Paper Structure (21 sections, 5 equations, 5 figures, 13 tables)

This paper contains 21 sections, 5 equations, 5 figures, 13 tables.

Figures (5)

  • Figure 1: Top: Previous models liu2025learning first exhibit semantic bias, overfitting to generic templates (e.g., "He was a..." ) to artificially inflate BLEU scores despite severe semantic misalignment (the "BLEU Trap"). Furthermore, the noise test (Row 3) exposes signal neglect: the model continues to hallucinate fluent text even from pure Gaussian noise, proving that generation is driven by linguistic priors rather than the input signal. Bottom: In contrast, SemKey(Our Method) demonstrates strict signal dependency.

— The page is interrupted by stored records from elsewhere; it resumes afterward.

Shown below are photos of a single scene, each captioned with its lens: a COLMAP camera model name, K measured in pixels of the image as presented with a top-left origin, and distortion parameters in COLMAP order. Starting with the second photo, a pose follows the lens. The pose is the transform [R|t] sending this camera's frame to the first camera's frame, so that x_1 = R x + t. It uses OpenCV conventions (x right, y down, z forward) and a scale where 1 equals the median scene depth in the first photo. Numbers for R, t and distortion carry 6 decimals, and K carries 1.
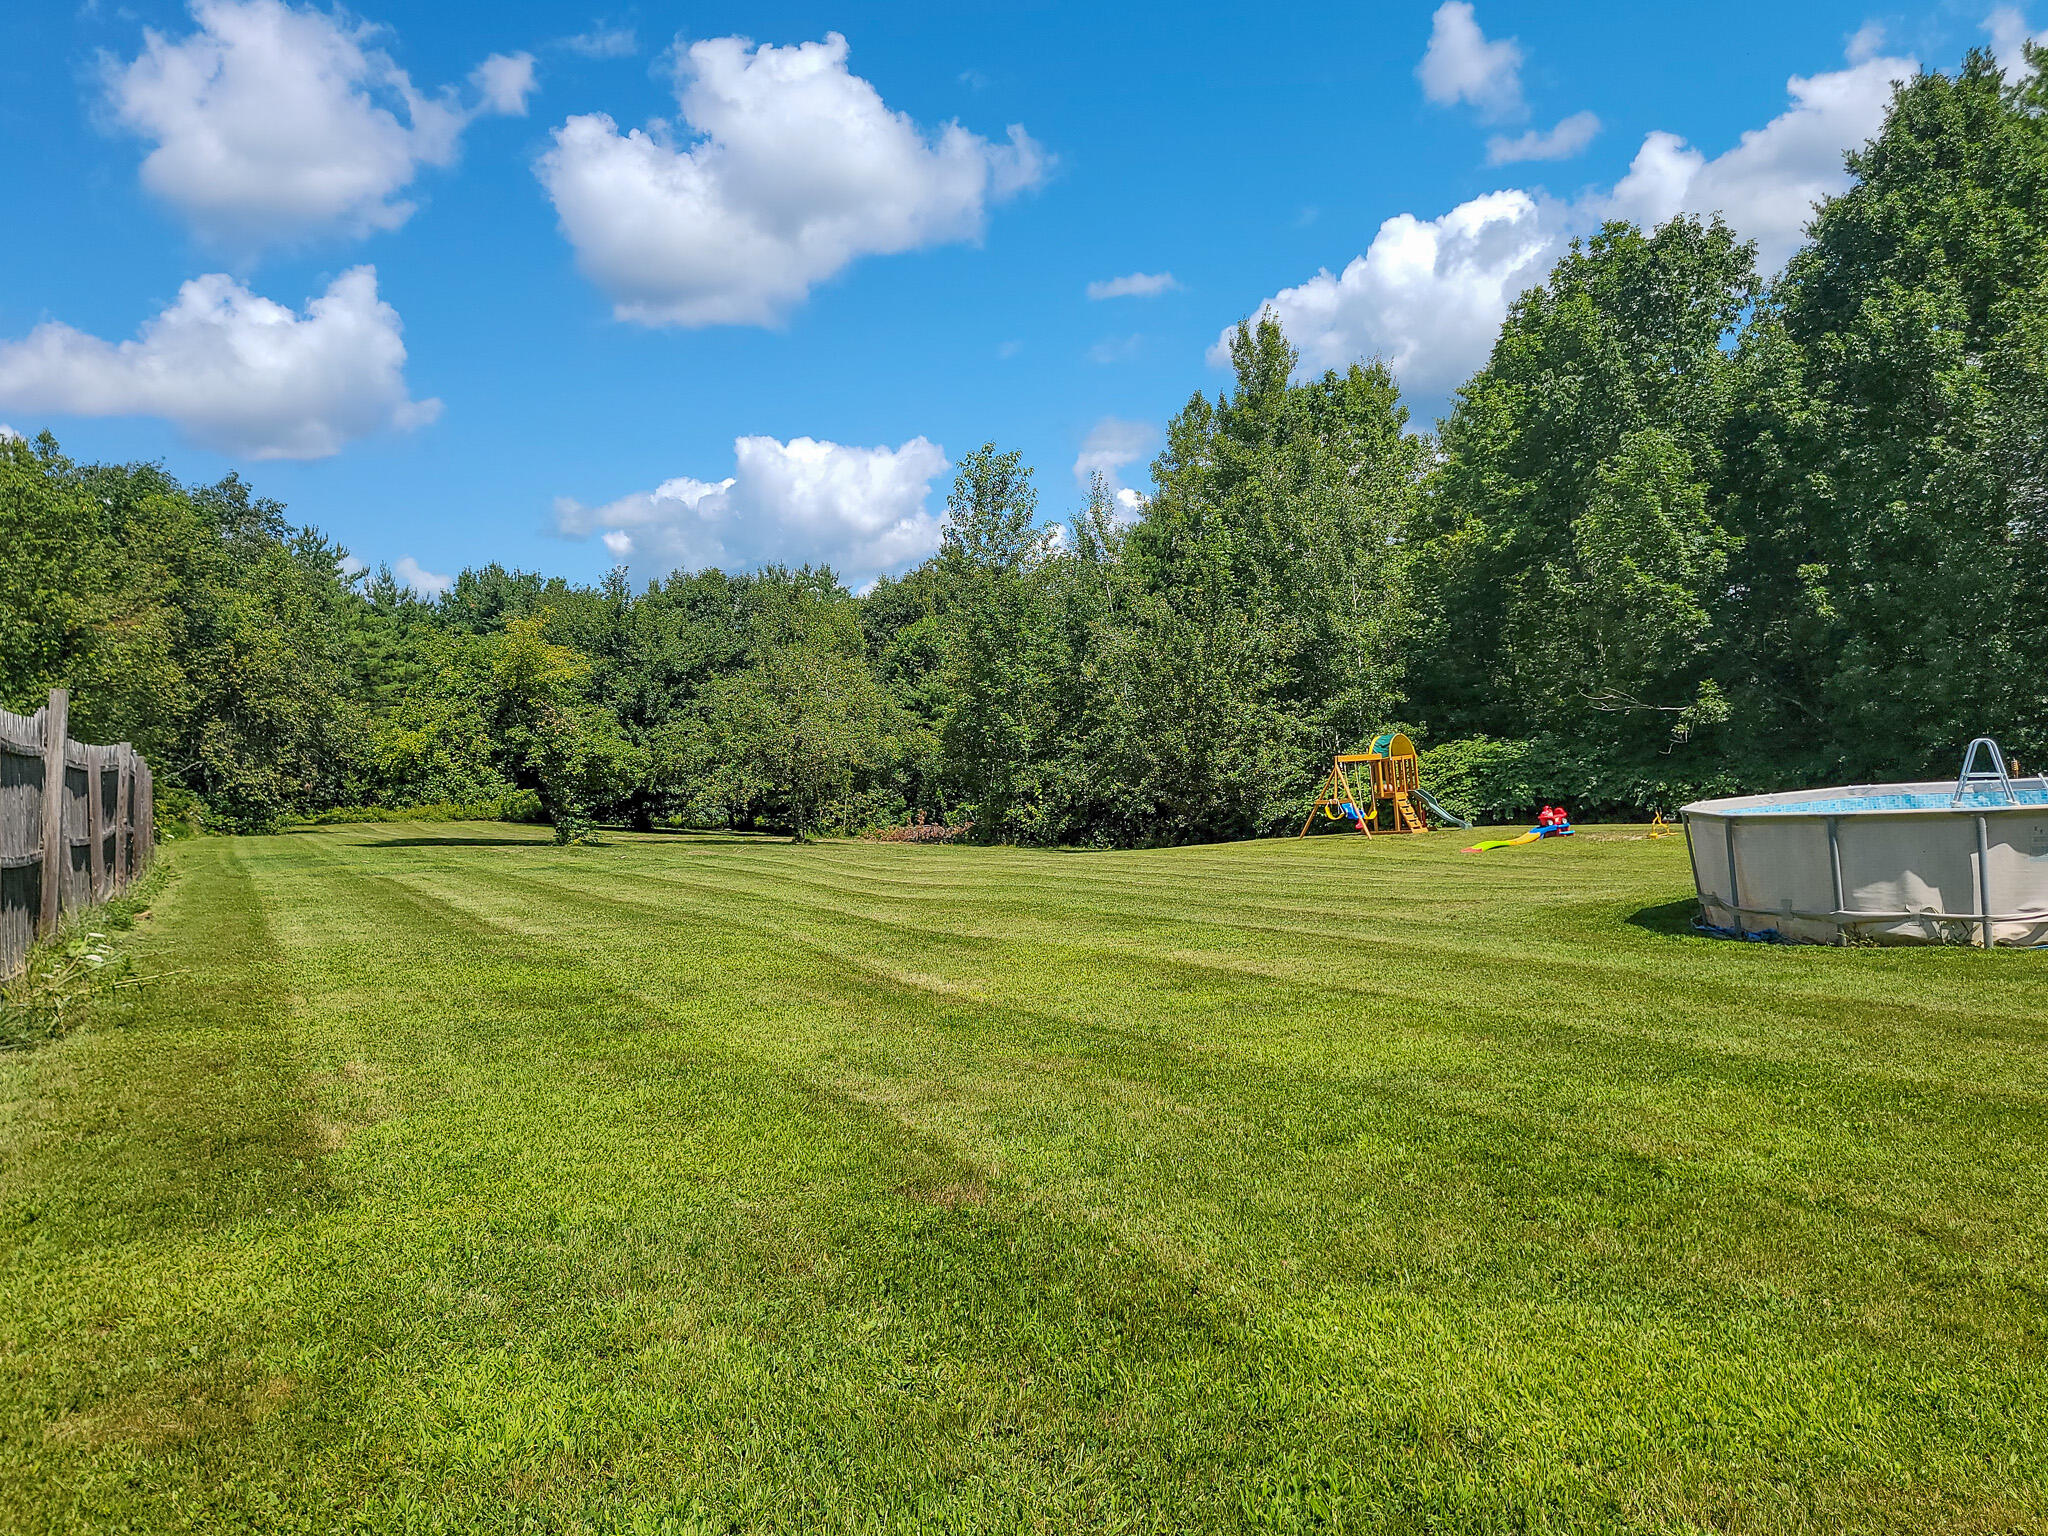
lens RADIAL K [[1497.1, 0, 1018.2], [0, 1497.1, 778.9], [0, 0, 1]] dist [0.079107, -0.059989]
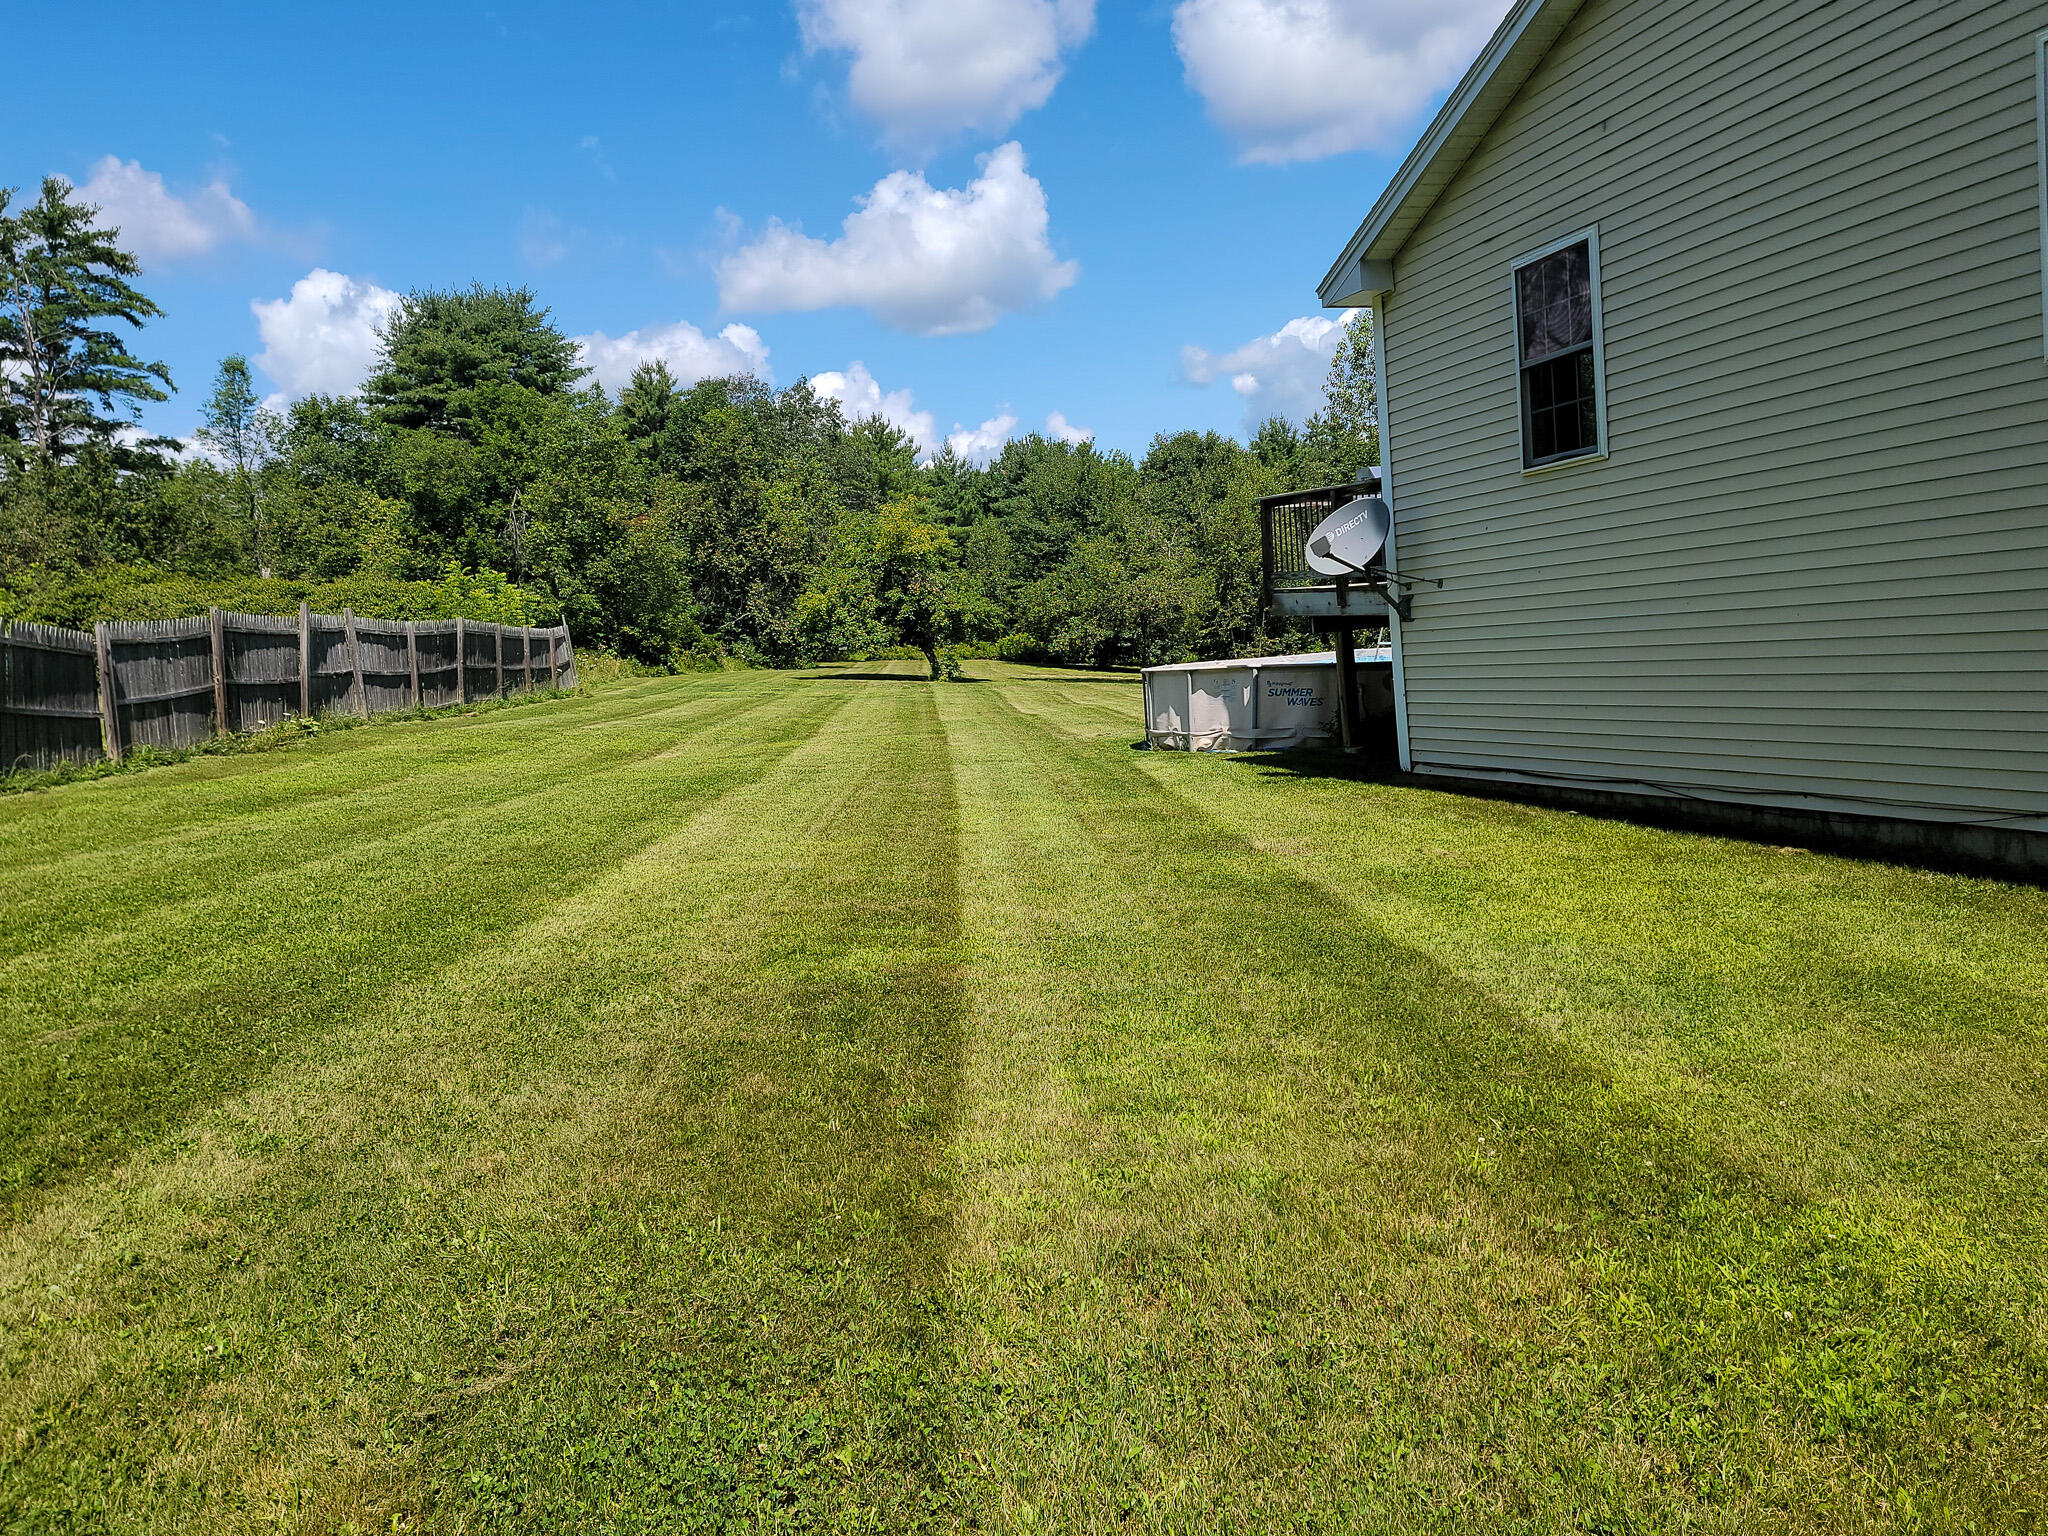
lens RADIAL K [[1472.6, 0, 1059.9], [0, 1472.6, 780.9], [0, 0, 1]] dist [0.051492, -0.055071]
pose [[0.926032, 0.038995, -0.375425, 0.277193], [0.002497, 0.993994, 0.109406, -0.008462], [0.377436, -0.102251, 0.920373, -0.132340]]
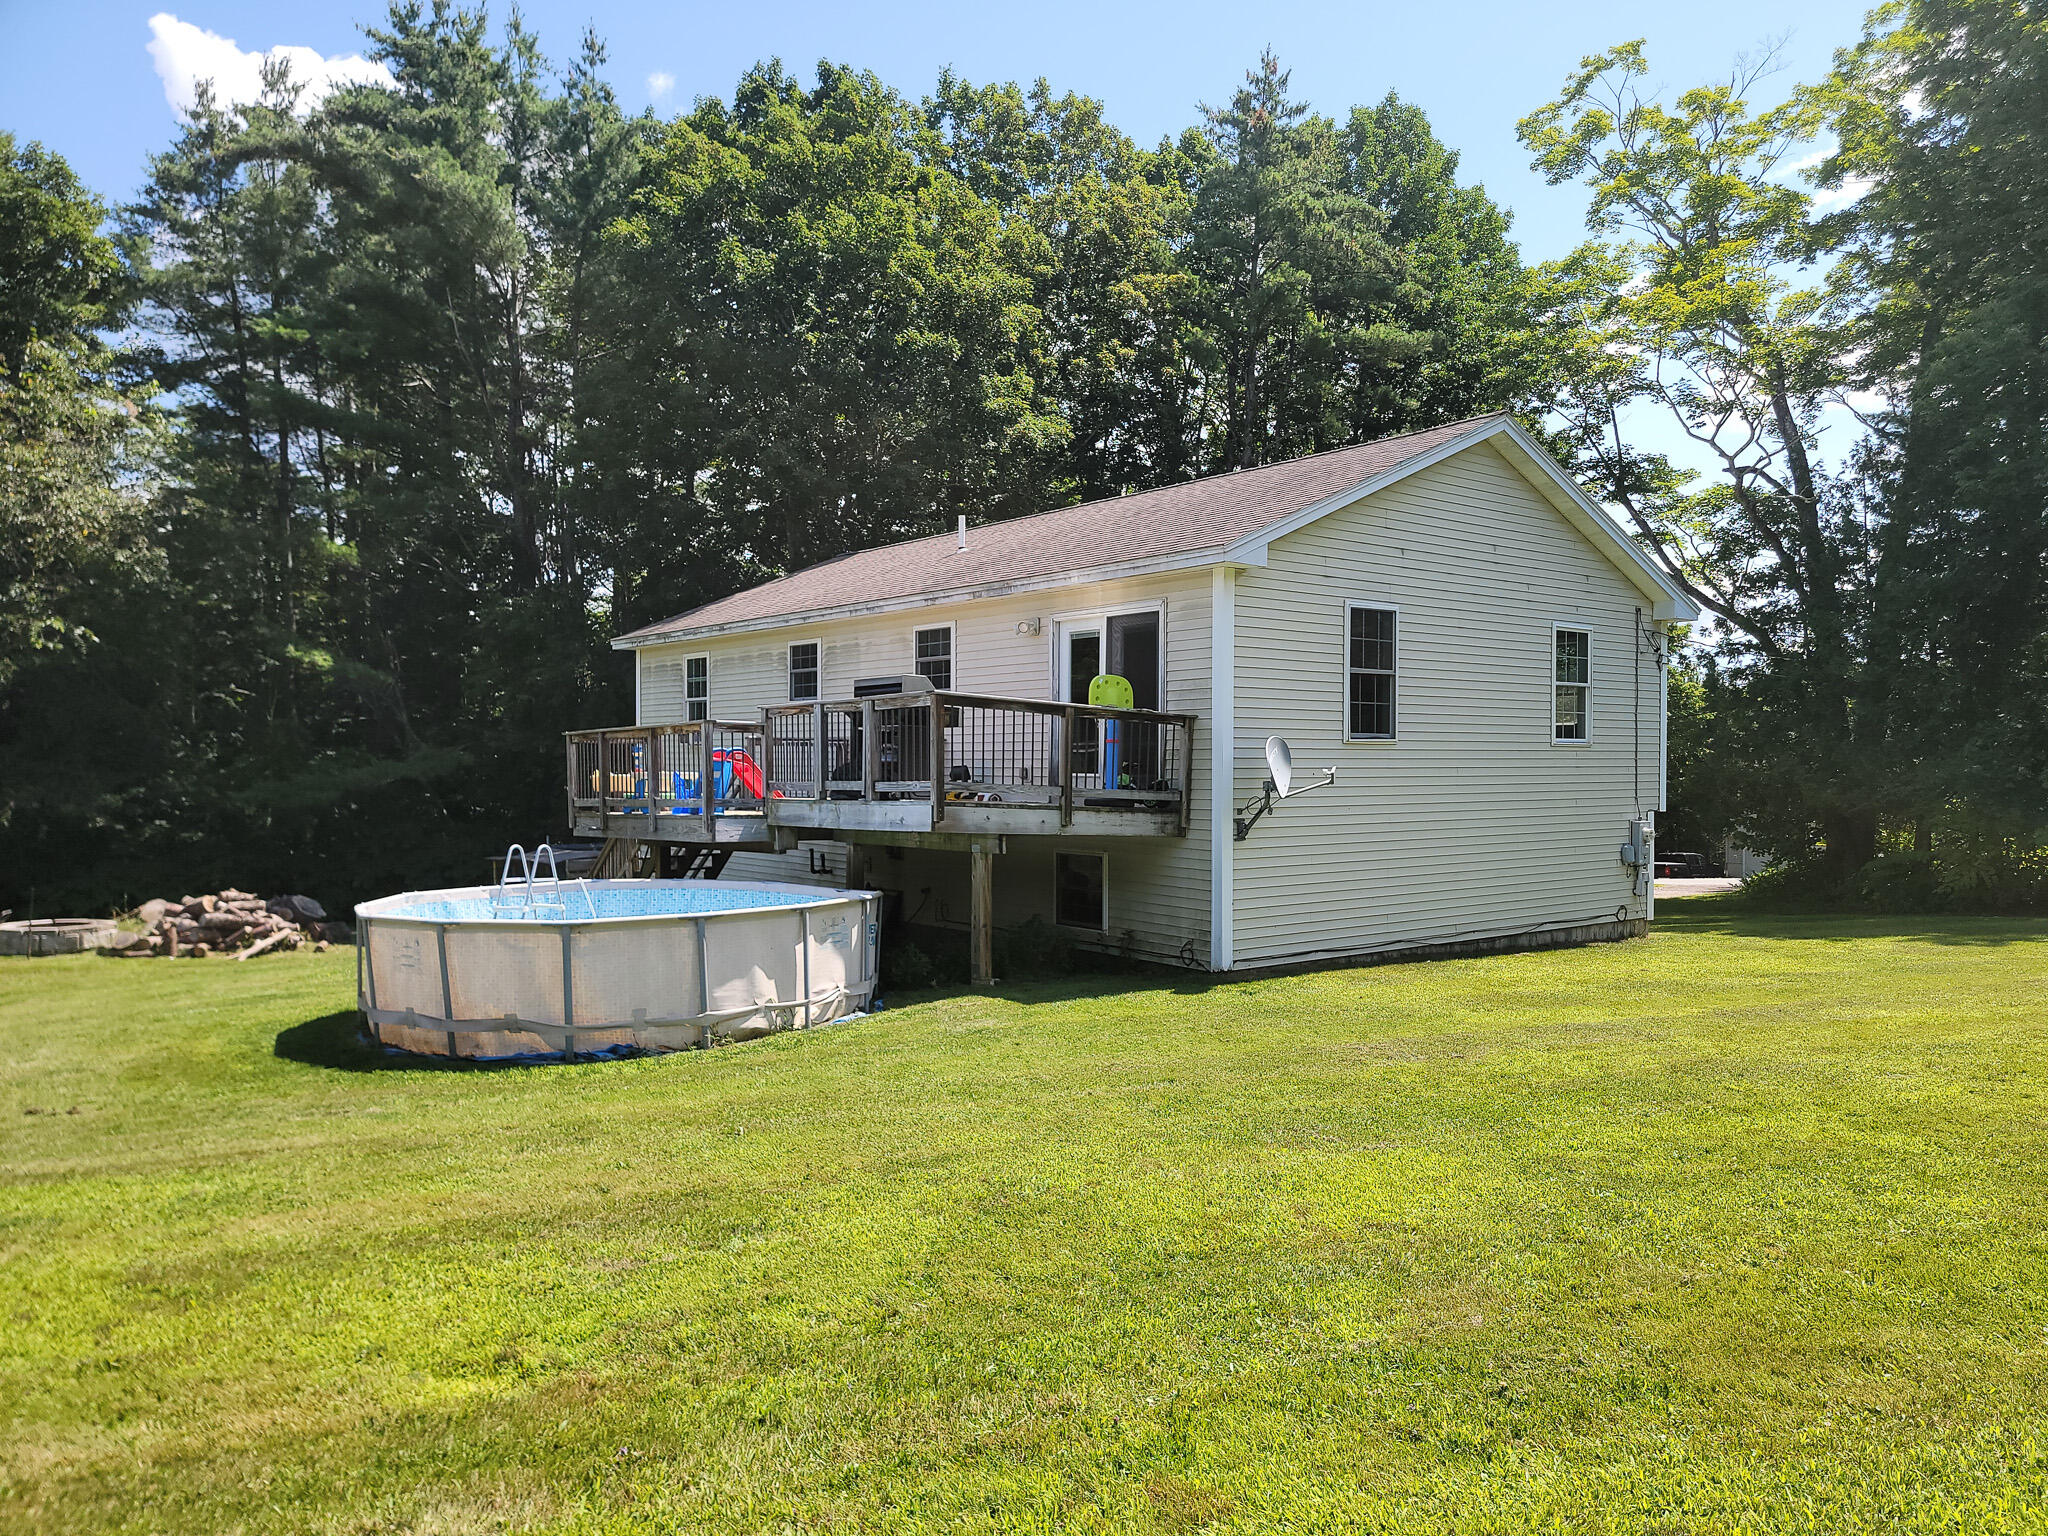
lens RADIAL K [[1449.0, 0, 1050.1], [0, 1449.0, 767.2], [0, 0, 1]] dist [0.036363, -0.018720]
pose [[0.035685, 0.079938, 0.996161, -0.109751], [0.014719, 0.996646, -0.080504, 0.001845], [-0.999255, 0.017536, 0.034389, 0.196870]]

It generates diverse, semantically faithful text for valid inputs while correctly yielding disordered tokens for noise, verifying that decoding is genuinely grounded in neural signals.
  • Figure 2: The overall architecture of the SemKey framework following a "Guidance-Generation" paradigm. Stage 1 (Attribute Extraction): The EEG encoder is optimized via multi-task learning to explicitly decouple high-level semantic attributes (Sentiment, Topic, Length, Surprisal) alongside standard alignment. Stage 2 (Generative Decoding): These predicted attributes structure a semantic prompt to guide generation. Crucially, the Q-K-V Injection mechanism enforces signal dependency by using the text prompt as the Query and projected EEG embeddings as Keys and Values.
  • Figure 3: Holistic Performance Evaluation. The Radar Chart illustrates the relative performance of our model (Orange) versus GLIM (Blue) and EEG-to-Text (Green). SemKey demonstrates a balanced superiority across all alignment, diversity, and content quality metrics.
  • Figure 4: Showcase of Gaussian Noise input. We illustrate the text generated by GLIM versus our method when the input is pure Gaussian noise instead of EEG signals.
  • Figure 5: t-SNE Visualization of Semantic Distribution. We visualize the sentence embeddings of Ground Truth (Blue), SemKey (Orange), GLIM (Yellow), and EEG-to-Text(Purple). Our model shows better overlap with the ground truth distribution, while effectively avoiding semantic bias (highlighted by red circles).